LGTM Skill - Query Observability Backends

Why subagents matter here

lgtm commands return raw JSON — sometimes thousands of lines. If you run queries directly in the main conversation, you'll flood the context window and make it harder to reason about what actually matters. Haiku subagents are the right tool: they run the queries, distill the results, and hand you back just the signal you need.

The pattern is: you orchestrate, haiku executes.

Orchestrator Pattern

You (orchestrator): Coordinate the discovery → investigation flow. Evaluate summaries returned by subagents, decide what to query next, synthesize findings for the user. Don't run lgtm commands yourself.
Haiku subagent: All query execution — discovery, investigation, aggregation, analysis. Fast and sufficient for the vast majority of tasks.

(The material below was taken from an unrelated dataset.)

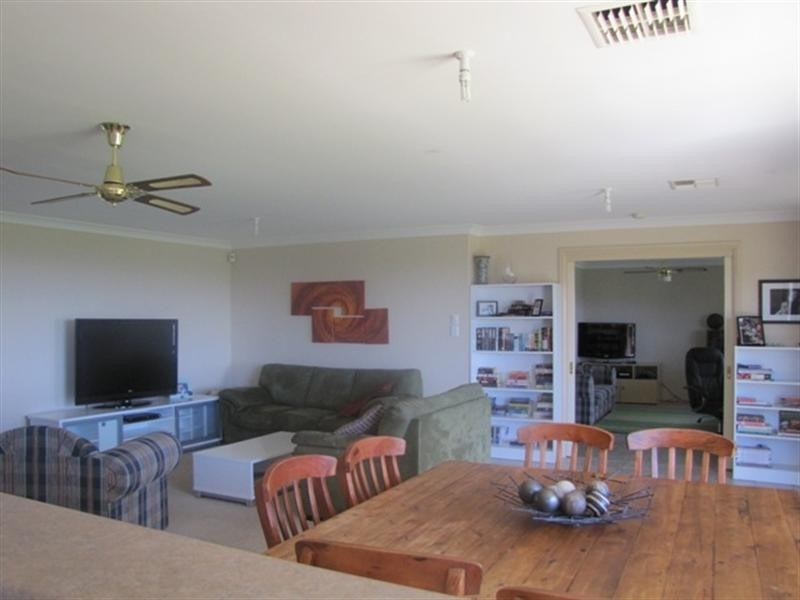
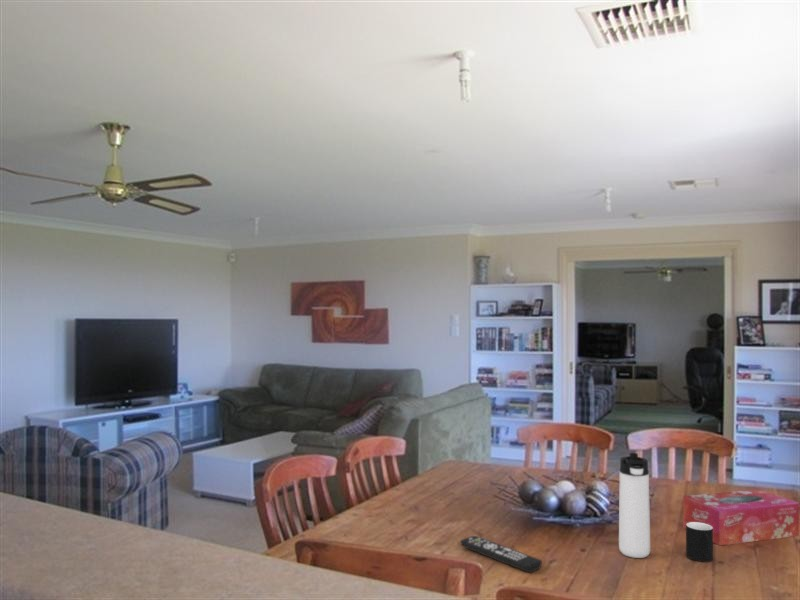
+ tissue box [682,488,800,547]
+ thermos bottle [618,452,651,559]
+ cup [685,522,714,563]
+ remote control [459,535,543,573]
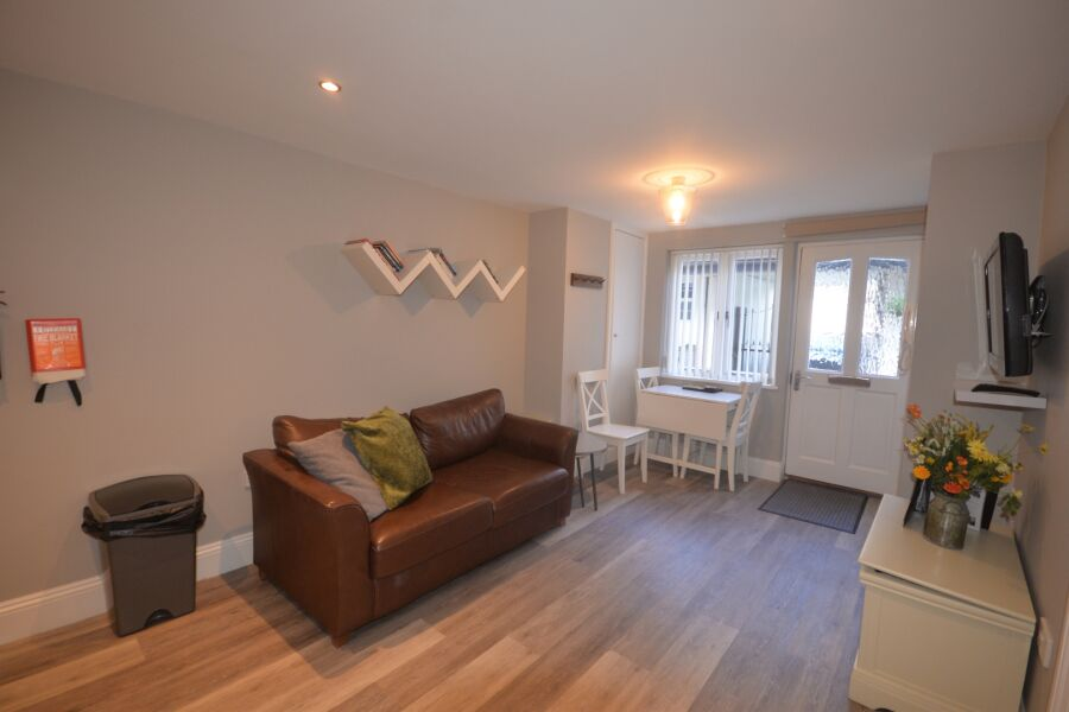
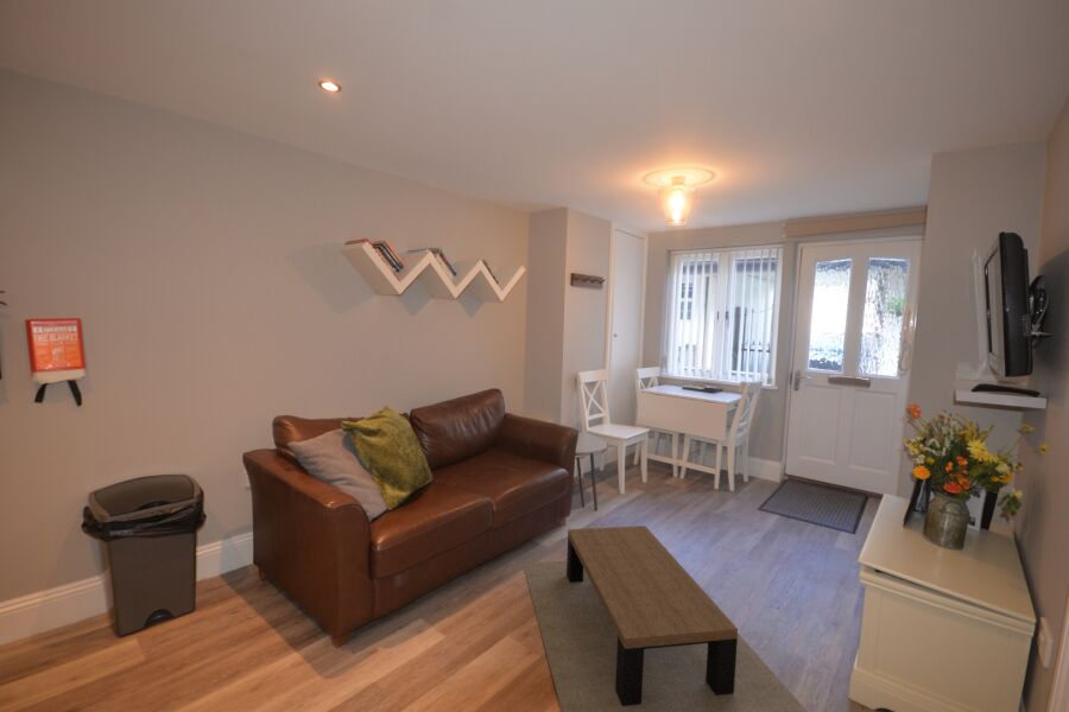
+ coffee table [521,525,809,712]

Run independent queries in parallel — spawn multiple Task calls in one message when queries don't depend on each other (e.g., check logs AND metrics AND traces simultaneously).

Two-Phase Approach

Phase 1: Discovery

Before querying blindly, discover what's available. This avoids wasted queries against wrong label names or nonexistent services.

Task tool call:
  subagent_type: "Bash"
  model: "haiku"
  prompt: "Using lgtm CLI, discover available labels and services.
    Run: lgtm loki labels
    Run: lgtm loki label-values app
    Run: lgtm loki label-values namespace
    Run: lgtm tempo tag-values service.name
    Return a concise list of available apps, namespaces, and trace services."

Phase 2: Investigation

With concrete label values in hand, query precisely:

Task tool call:
  subagent_type: "Bash"
  model: "haiku"
  prompt: "Using lgtm CLI, investigate errors in the checkout app in prod namespace.
    <specific queries based on discovery results>
    Return ONLY a concise summary, not raw JSON."

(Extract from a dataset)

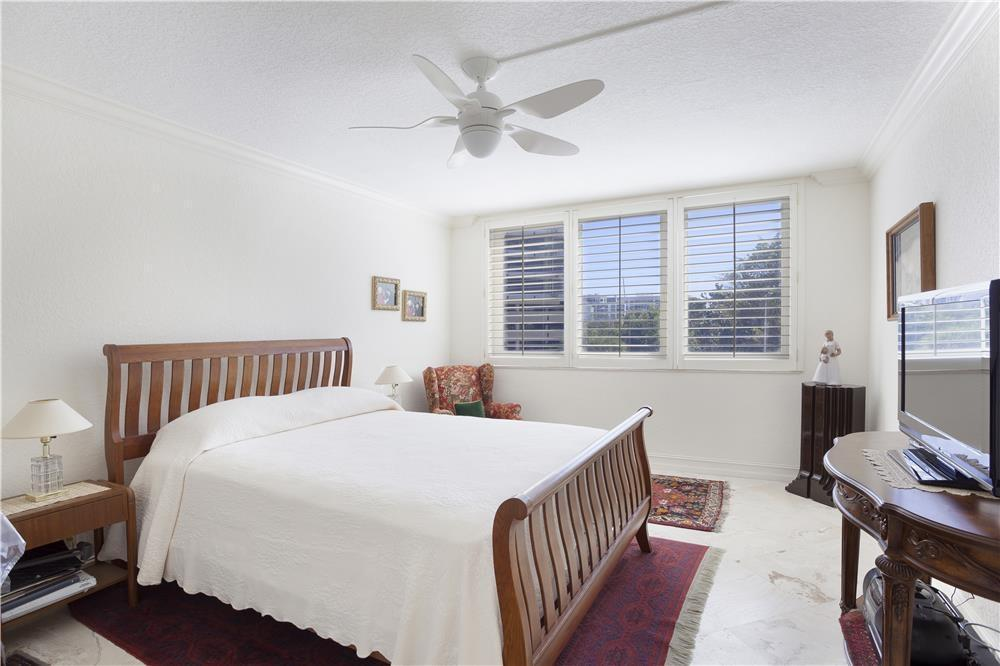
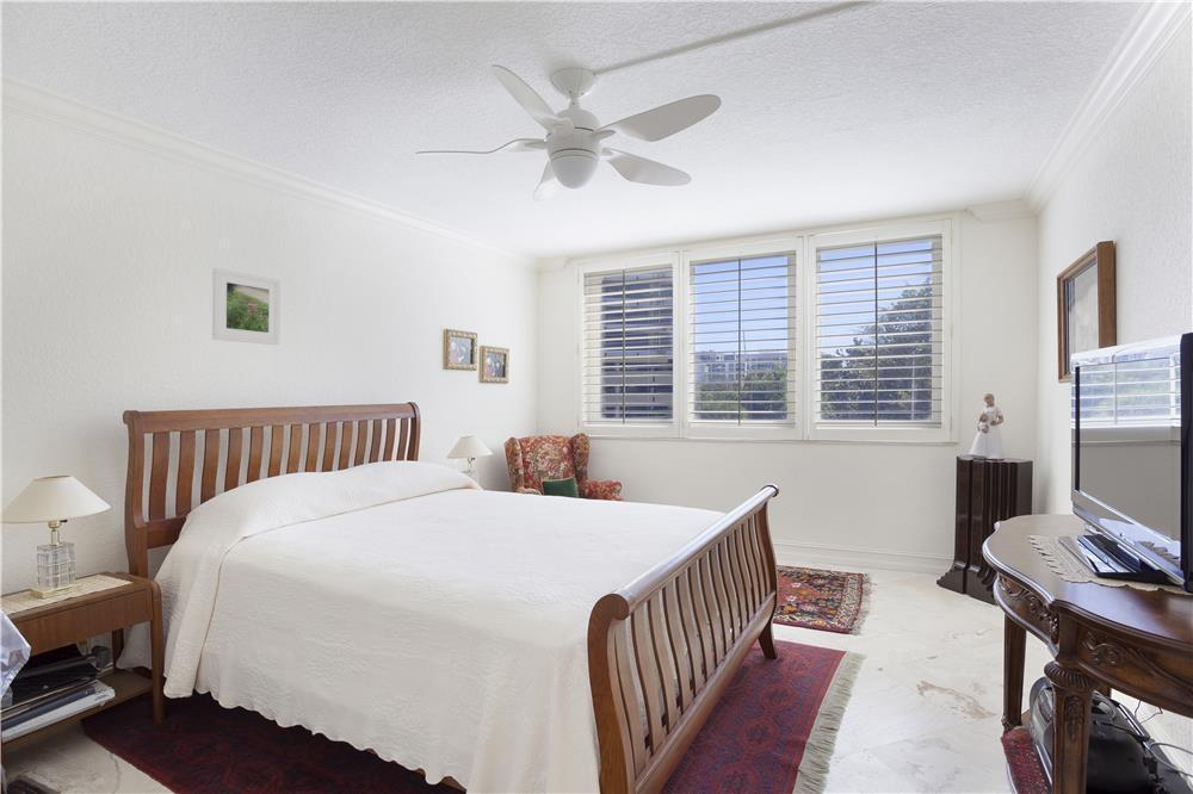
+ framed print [211,267,282,346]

Setup: Config File Required

Before querying, check if the config file exists at ~/.config/lgtm/config.yaml. If it doesn't, stop and tell the user to run lgtm discover (for Grafana Cloud) or create the config manually.

Grafana Cloud Auto-Discovery

If the user is on Grafana Cloud, they can auto-generate the config:

# Requires a Grafana Cloud Access Policy token with stacks:read scope
# Create at: Grafana Cloud → Administration → Cloud Access Policies
GRAFANA_CLOUD_API_TOKEN=glc_xxx lgtm discover

# Preview without writing
lgtm discover --dry-run

# Discover for a specific org
lgtm discover --org myorg --token glc_xxx

# Overwrite existing entries
lgtm discover --overwrite

This generates config entries for all active stacks with Loki, Prometheus, and Tempo endpoints.

Error Messages

v1.2.0+ shows clean, actionable errors instead of tracebacks:

Nonexistent instance (-i nonexistent): lists available instances
Empty config: suggests running lgtm discover
Unset env vars: warns when ${VAR_NAME} references are not set

CLI Reference

lgtm is installed globally. Install with:

uv tool install lgtm-cli

Config file: ~/.config/lgtm/config.yaml

Loki (Logs)

# Discovery
lgtm loki labels
lgtm loki label-values app
lgtm loki label-values namespace

# Basic query (defaults: last 15 min, limit 50)
lgtm loki query '{app="myapp"}'

# Filter for errors
lgtm loki query '{app="myapp"} |= "error"'

# Custom time range and limit
lgtm loki query '{app="myapp"}' --start 2024-01-15T10:00:00Z --end 2024-01-15T11:00:00Z --limit 100

# Aggregations (prefer these over raw log fetches for initial overviews)
lgtm loki instant 'count_over_time({app="myapp"} |= "error" [5m])'
lgtm loki instant 'sum by (level) (count_over_time({app="myapp"} | json [5m]))'

Prometheus/Mimir (Metrics)

# Discovery
lgtm prom labels
lgtm prom label-values __name__
lgtm prom metadata --metric http_requests_total

# Instant query
lgtm prom query 'up{job="prometheus"}'
lgtm prom query 'rate(http_requests_total[5m])'

# Range query (defaults: last 15 min, 60s step)
lgtm prom range 'rate(http_requests_total[5m])'
lgtm prom range 'up' --start 2024-01-15T10:00:00Z --end 2024-01-15T11:00:00Z --step 5m

Tempo (Traces)

# Discovery
lgtm tempo tags
lgtm tempo tag-values service.name

# Search (defaults: last 15 min, limit 20)
lgtm tempo search -q '{resource.service.name="api"}'
lgtm tempo search -q '{status=error}'
lgtm tempo search --min-duration 1s
lgtm tempo search -q '{resource.service.name="api" && status=error}' --min-duration 500ms

# Get specific trace by ID
lgtm tempo trace abc123def456

Instance Selection & Discovery

lgtm instances                              # list configured instances
lgtm -i production loki query '{app="api"}' # use specific instance
lgtm discover                               # auto-discover Grafana Cloud stacks
lgtm discover --dry-run                     # preview without writing config

Kubernetes Port-Forward Instances

Some instances require kubectl port-forwarding to reach services inside a cluster.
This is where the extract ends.